My mother’s family lived in Montreal.  Growing up, we didn’t take many family vacations, so getting in the car and driving from Toronto to Montreal seemed pretty glamorous to me. We were five sisters stuffed into the back seat of the car - no seat belts and definitely no WiFi.  We just had Archie comic books and 8-tracks of Tchaikovsky to entertain us.  The greeting we received by my mother’s extended family upon our arrival was like walking the red carpet on Oscar Night.  My grandparents’ home was a duplex and we had to climb two flights of stairs to get to it.  I remember them standing at the top of those stairs bursting to see us.  Cousins, aunts and uncles were all waiting to greet and hug the Kott Sisters and my seriously attractive parents. As the grandchildren of Holocaust survivors there was something about our generation.  The older relatives regarded us as nothing short of a walking miracle on earth and to see us participate in our Jewish rituals (in the safety of Canada) was a victory for them after everything they’d been through.

Statement About Work

Growing Up Jewish–Art & Storytelling is a collection of 40 contemporary oil paintings and short narratives about Ashkenazic Jewish identity in North America.  Inspired by vintage family photos, I created this series to look at the people, experiences and community that shaped my Jewish identity, to tell my family’s Jewish story and perhaps shine a fresh new light on what Judaic art could look like.  

Some of the paintings and stories in the “Growing Up Jewish” series depict joyful accounts of the Judaism of my youth (including my experiences at Jewish summer camp, Purim carnivals or teen tours of Israel); others speak to my family’s history (including the acculturation process experienced by my parents and grandparents who arrived in Canada after the Holocaust). I look at my personal Jewish observances – the traditions I’ve kept, the ones I’ve ‘altered’ to better suit my family’s current needs and the ones I wrestle with. I explore the tension between tradition and change, especially in light of the trend toward rising assimilation.  Every seemingly simple Jewish moment I painted had a story.
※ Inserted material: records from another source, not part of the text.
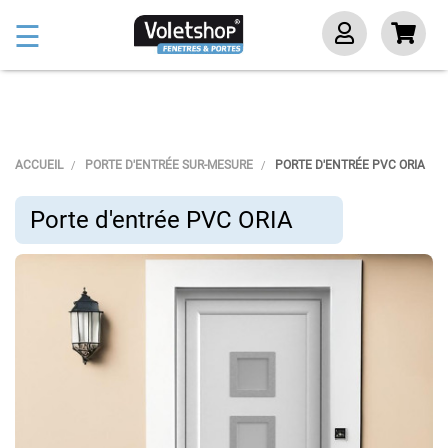
Basculer
☰
la
navigation
ACCUEIL
PORTE D'ENTRÉE SUR-MESURE
PORTE D'ENTRÉE PVC ORIA
Porte d'entrée PVC ORIA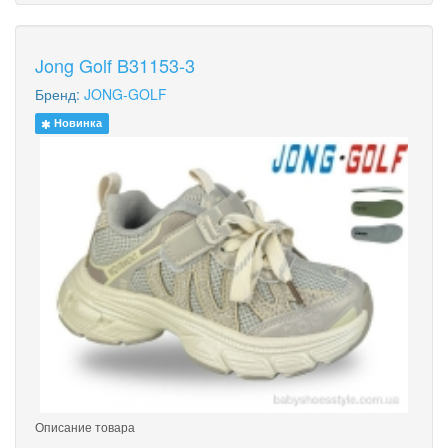
Jong Golf B31153-3
Бренд:
JONG-GOLF
Новинка
Описание товара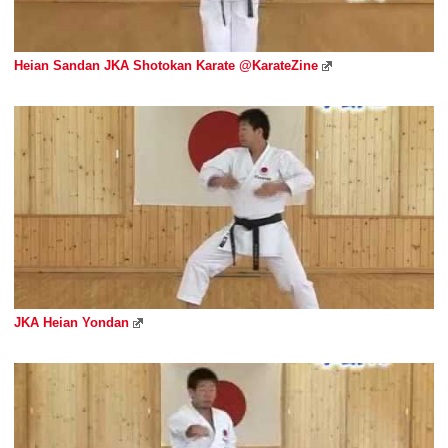
Heian Sandan JKA Shotokan Karate @KarateZine
JKA Heian Yondan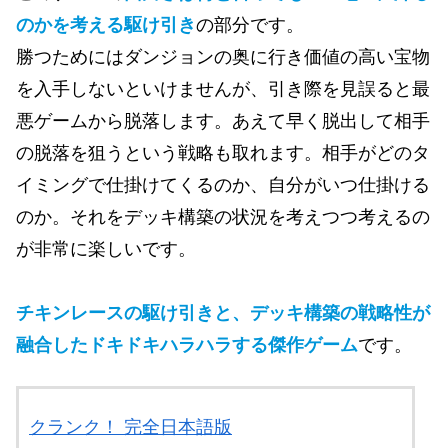
のかを考える駆け引き
の部分です。
勝つためにはダンジョンの奥に行き価値の高い宝物
を入手しないといけませんが、引き際を見誤ると最
悪ゲームから脱落します。あえて早く脱出して相手
の脱落を狙うという戦略も取れます。相手がどのタ
イミングで仕掛けてくるのか、自分がいつ仕掛ける
のか。それをデッキ構築の状況を考えつつ考えるの
が非常に楽しいです。
チキンレースの駆け引きと、デッキ構築の戦略性が
融合したドキドキハラハラする傑作ゲーム
です。
クランク！ 完全日本語版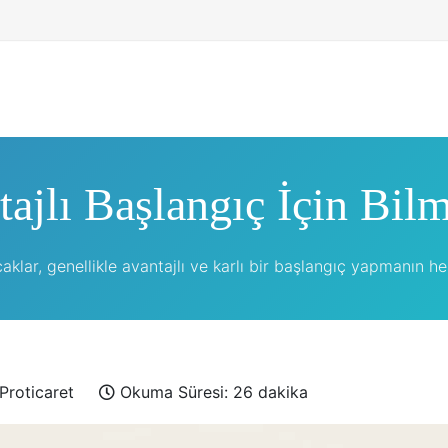
tajlı Başlangıç İçin Bil
aklar, genellikle avantajlı ve karlı bir başlangıç yapmanın hes
Proticaret
Okuma Süresi: 26 dakika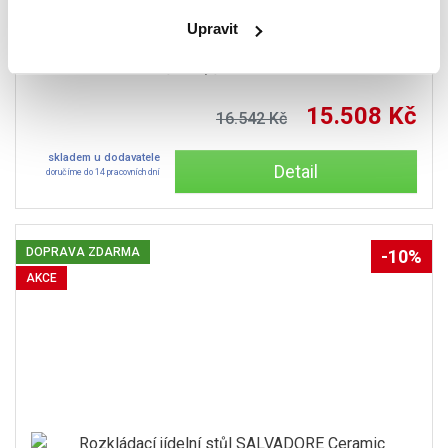
Upravit
Rozkládací jídelní stůl WESTIN 160(240)x90x76
černá/černá mat
15.508 Kč
16.542 Kč
skladem u dodavatele
Detail
doručíme do 14 pracovních dní
DOPRAVA ZDARMA
-10%
AKCE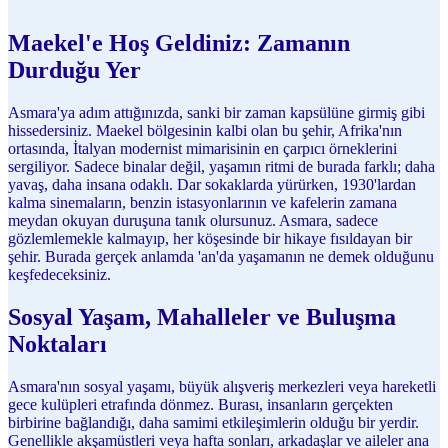
Maekel'e Hoş Geldiniz: Zamanın
Durduğu Yer
Asmara'ya adım attığınızda, sanki bir zaman kapsülüne girmiş gibi
hissedersiniz. Maekel bölgesinin kalbi olan bu şehir, Afrika'nın
ortasında, İtalyan modernist mimarisinin en çarpıcı örneklerini
sergiliyor. Sadece binalar değil, yaşamın ritmi de burada farklı; daha
yavaş, daha insana odaklı. Dar sokaklarda yürürken, 1930'lardan
kalma sinemaların, benzin istasyonlarının ve kafelerin zamana
meydan okuyan duruşuna tanık olursunuz. Asmara, sadece
gözlemlemekle kalmayıp, her köşesinde bir hikaye fısıldayan bir
şehir. Burada gerçek anlamda 'an'da yaşamanın ne demek olduğunu
keşfedeceksiniz.
Sosyal Yaşam, Mahalleler ve Buluşma
Noktaları
Asmara'nın sosyal yaşamı, büyük alışveriş merkezleri veya hareketli
gece kulüpleri etrafında dönmez. Burası, insanların gerçekten
birbirine bağlandığı, daha samimi etkileşimlerin olduğu bir yerdir.
Genellikle akşamüstleri veya hafta sonları, arkadaşlar ve aileler ana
Exploring themes of ‘Community & Volunteerism’, ‘Trauma, Immigration & Liminality’, ‘Synagogue & Life Cycle events’, ‘Education & Opportunity’, ‘Israel & the Diaspora’, ‘Holidays, Observances & Shabbat’, Growing Up Jewish – Art & Storytelling provides an honest observation and account of  how a religion and culture shifts through five generations of one family that was devastated by the events of the Holocaust, the started over in Canada and rebuilt themselves and found their place in North America’s vibrant Jewish communities.